In chapter 6 of "Charge and Energy Transfer Dynamics in Molecular Systems", the authors consider diatomic molecules in contact with a heat bath. We have established before that the nuclear coordinates $R$ are quantum mechanical and can be described in the adiabatic (Born-Oppenheimer) approximation. In this approximation, the nuclear motion is governed by the Hamiltonian
$$ H_{nuc} = T_{nuc}(R)+V_{nuc-nuc}(R)+E_a(R),$$
where $E_a$ is the ($R$-dependent) eigenvalue of the electronic Hamiltonian,
$$ \big(T_{el}+V_{el-el}+V_{nuc-el}(R) \big)\phi_a(r,R)=E_a(R)\phi_a(r,R).$$
Usually, the potential term in $H_{nuc}$ has a local minimum and can be Taylor expanded to yield a harmonic oscillator problem. The nuclear eigenfunctions can be approximated by the eigenfunctions of the harmonic oscillator.

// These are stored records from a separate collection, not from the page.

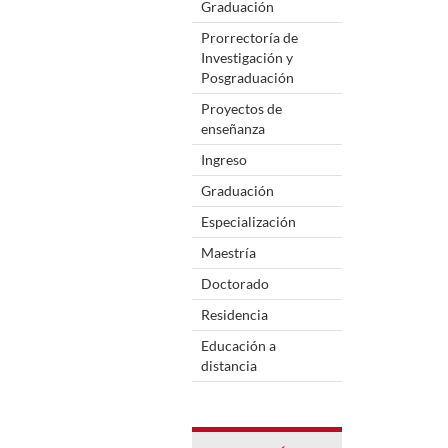
Graduación
Prorrectoría de
Investigación y
Posgraduación
Proyectos de
enseñanza
Ingreso
Graduación
Especialización
Maestría
Doctorado
Residencia
Educación a
distancia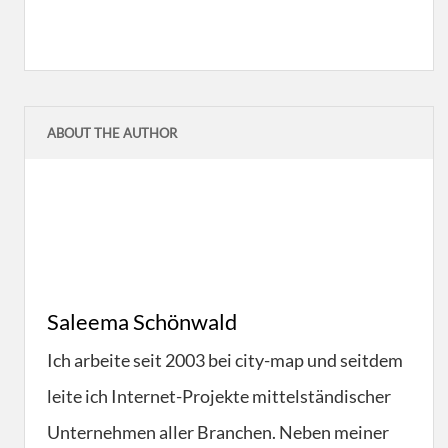
ABOUT THE AUTHOR
Saleema Schönwald
Ich arbeite seit 2003 bei city-map und seitdem
leite ich Internet-Projekte mittelständischer
Unternehmen aller Branchen. Neben meiner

Now the authors claim that if the temperature is much larger than the oscillator energy $k_B T >>\hbar \omega$, the molecule coordinates can be treated classically, which means in this case that they are localized at a certain value $R$, following the statistical distribution
$$P(R)=\frac{1}{Z} e^{-(V_{nuc-nuc}(R)+E_a(R))/k_B T} \tag{1}$$
(This also happens in a lot of molecular dynamics simulations: The molecular coordinates are localized and follow classical trajectories.)
Question: Why are the nuclear coordinates localized like this?
Naively, I would have expected that the nuclear system is described by the reduced density operator (Gibbs ensemble) $\rho=\frac{1}{Z} e^{-H_{nuc}/k_B T}$. There, the nuclei would occupy eigenstates of $H_{nuc}$, with the probability depending on the energy of that state. Clearly the eigenstates are delocalized across the whole harmonic potential, especially for high energy states.
Edit: I would like to point out another disparity between the QM and classical descriptions: The statistical operator $\rho$ does not evolve in time since $[H_{nuc},\rho]=0$ (neglecting non-adiabatic processes). The classical coordinates however oscillate with frequency $\omega$.